DOE REQUESTS INFORMATION RE CHALLENGES IN RECONSTITUTING URANIUM MINING AND CONVERSION CAPABILITIES
NEED FOR RESPONSES IN OPPOSITION TO URANIUM INDUSTRY REVIVAL
• On February 24, 2020, the Department of Energy (DOE) published a “Request for Information [RFI] Regarding Key Challenges in Reconstituting Uranium Mining and Conversion Capabilities in the United State.” 85 Fed. Reg. 10424, February 24, 2020.
The comment period was extended to March 30. 85 Fed. Reg. 14189; March 11, 2020. Comments and information due on March 30, 2020.
See the February 24 Notice for methods to submit comments by Mail, e-mail, Federal Register Notice links above, or the Government Regulation website for Docket ID: DOE_FRDOC_0001-3946.
• This RFI was clearly meant for uranium and nuclear industry response. It is based on the belief that the uranium industry faces significant challenges in producing uranium domestically, this is an issue of national security, and the U.S government should take action and expend money and resources to support and revive the industry.

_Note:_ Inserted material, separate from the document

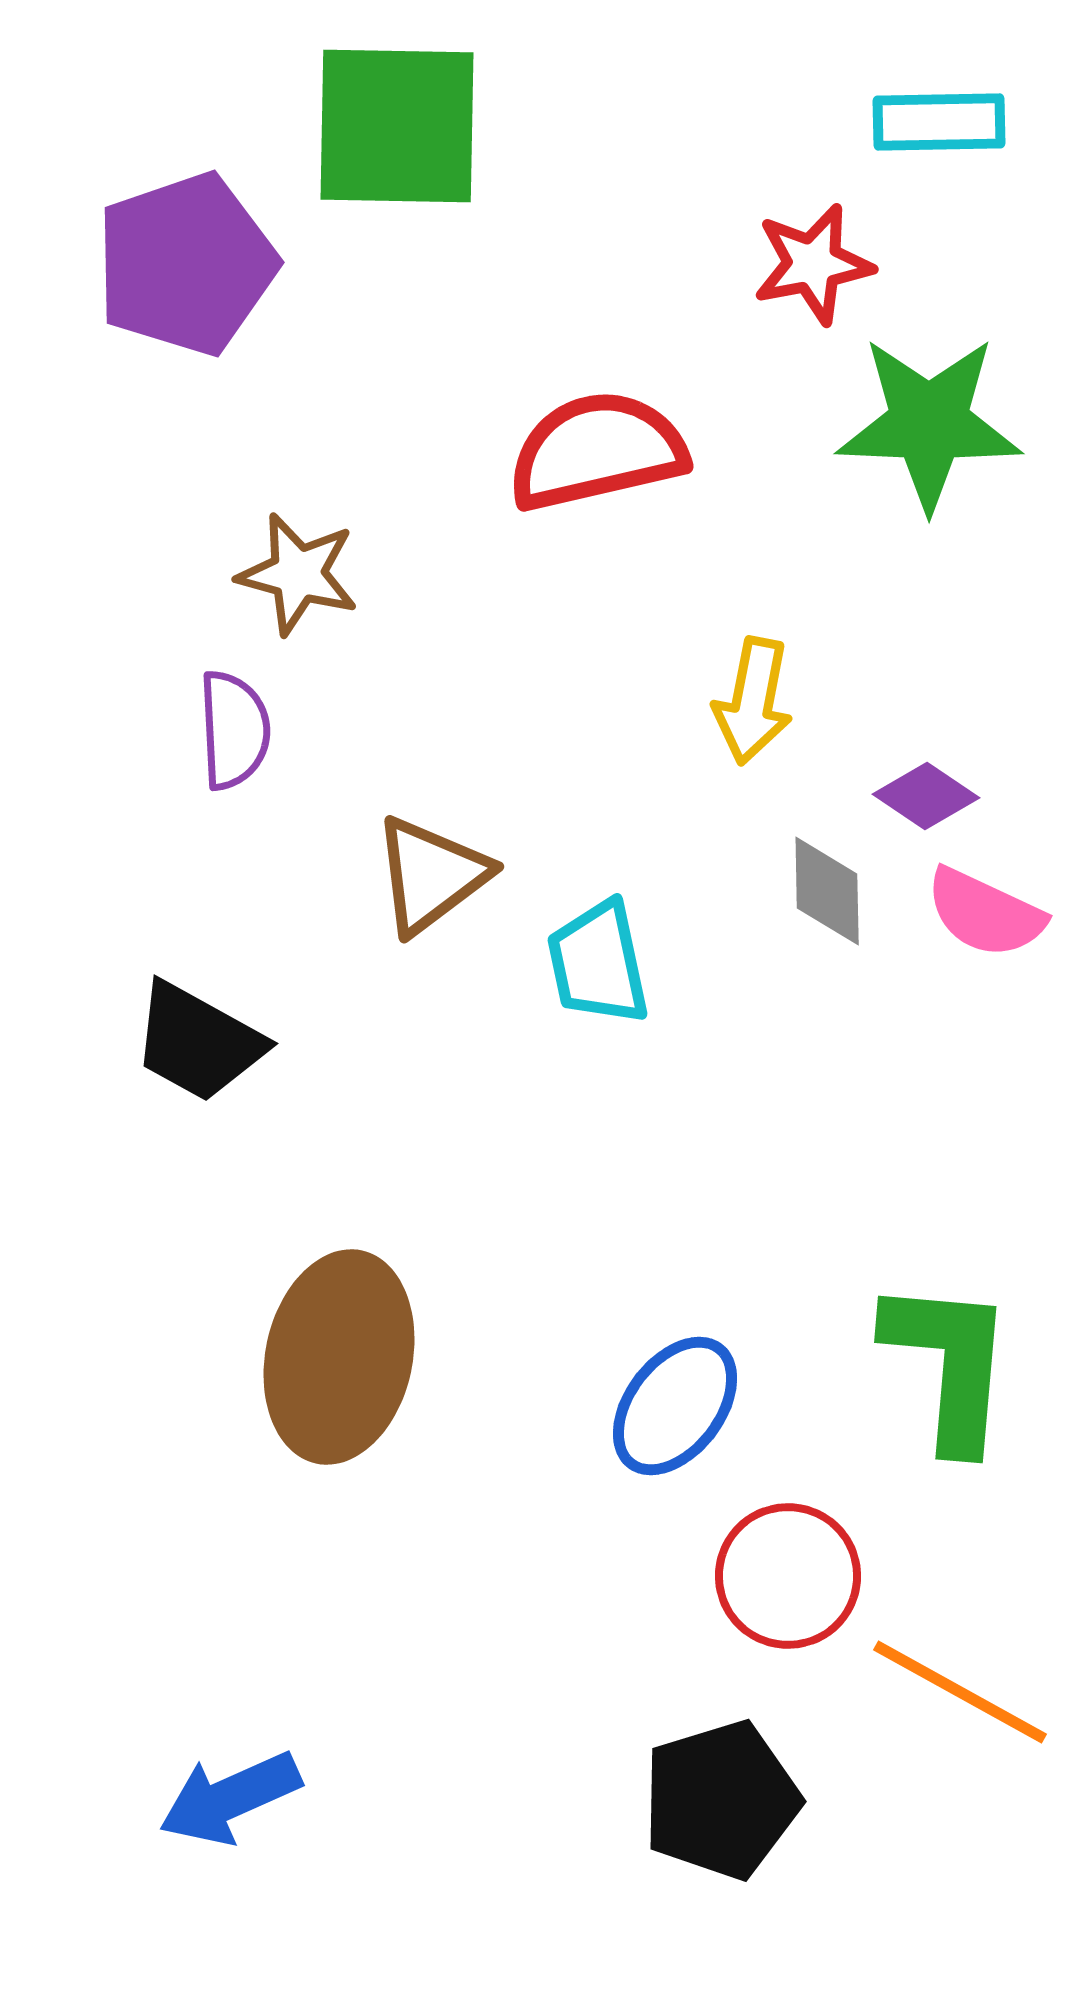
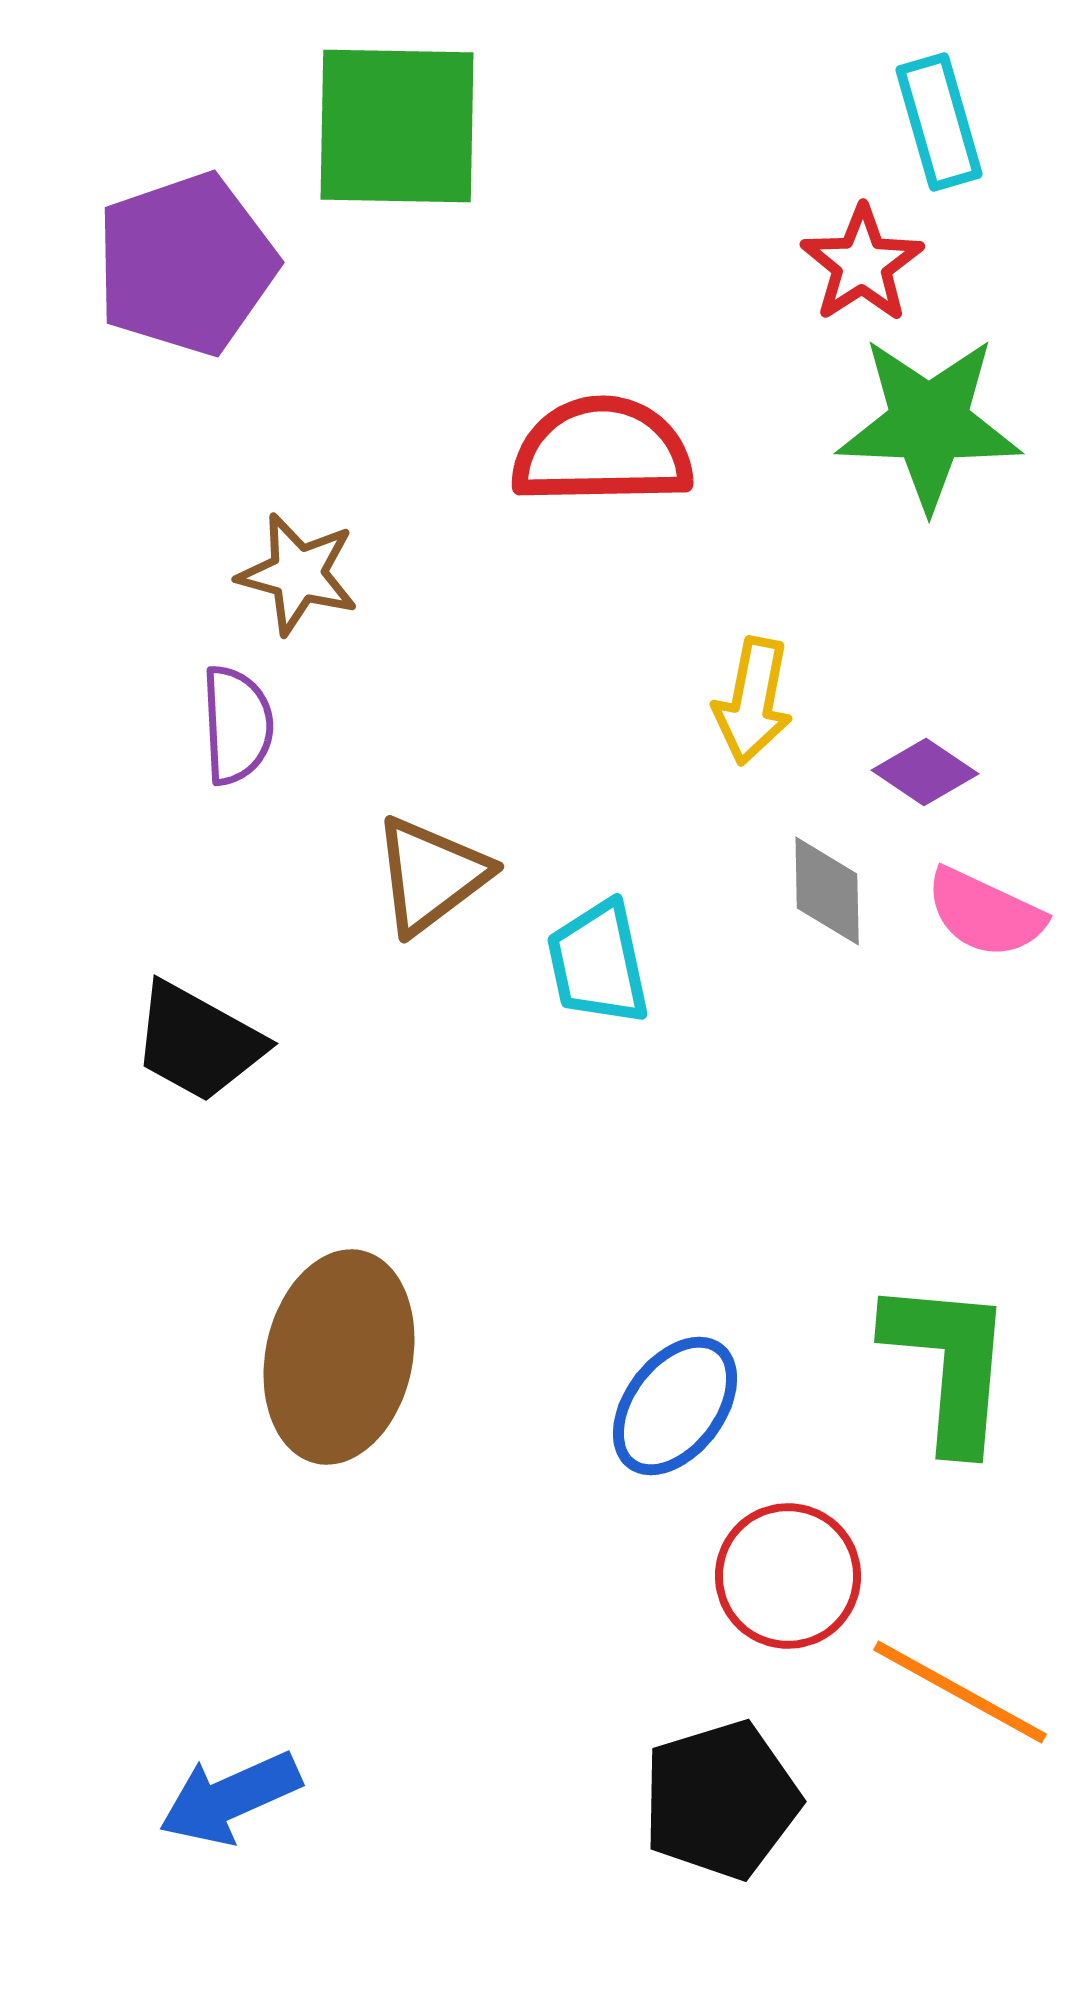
cyan rectangle: rotated 75 degrees clockwise
red star: moved 49 px right; rotated 22 degrees counterclockwise
red semicircle: moved 5 px right; rotated 12 degrees clockwise
purple semicircle: moved 3 px right, 5 px up
purple diamond: moved 1 px left, 24 px up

According to the RFI, on December 20, 2019, in the Joint Explanatory Statement accompanying the Further Consolidated Appropriations Act, 2020 (Pub. L. 116-94, page 37), DOE was requested to contract not later than 60 days after enactment with a Federally-Funded Research and Development Center (FFRDC) or other independent organization to work with industry to identify key challenges in reconstituting mining and conversion3 capabilities in the United States. The FFRDC or independent organization shall provide a report of its findings and recommendations directly to the Committees on Appropriations of both Houses of Congress not later than 180 days after enactment of this Act.
There are many individuals, organizations, tribal members and tribal entities, and other interested and affected parties who have and will continue to face significant challenges due to the past, current, and possible future domestic production of uranium. Land, water, air, worker and community health, and sacred landscapes will continue to be negatively impacted. There will be adverse impacts as a result of any federal actions in support of the uranium industry, which must be identified and considered.
• Impacted and interested individuals and entities are urged to provide comments related to challenges they face from uranium mining and conversion industries. Other voices must be heard.
• Uranium mining and milling is a dirty, poorly regulated industry. It has cost tax-payers billions; left areas of contaminated lands, air, and water; caused adverse health impacts death and to workers and nearby community members; destroyed significant cultural resources; and left a legacy of un-remediated and inadequately remediated mine and mill sites. That’s just for starters.
The only way to revive the industry is the expenditure of public funds, through price supports, purchasing uranium for an unneeded and costly “stockpile,” or other misguided expenditures. The Trump Administration has proposed developing a uranium stockpile at the cost of $1.5 billion over a period of 10 years. Meanwhile, there are hundreds of abandoned uranium mines associated with the atomic weapons program that have not been remediated.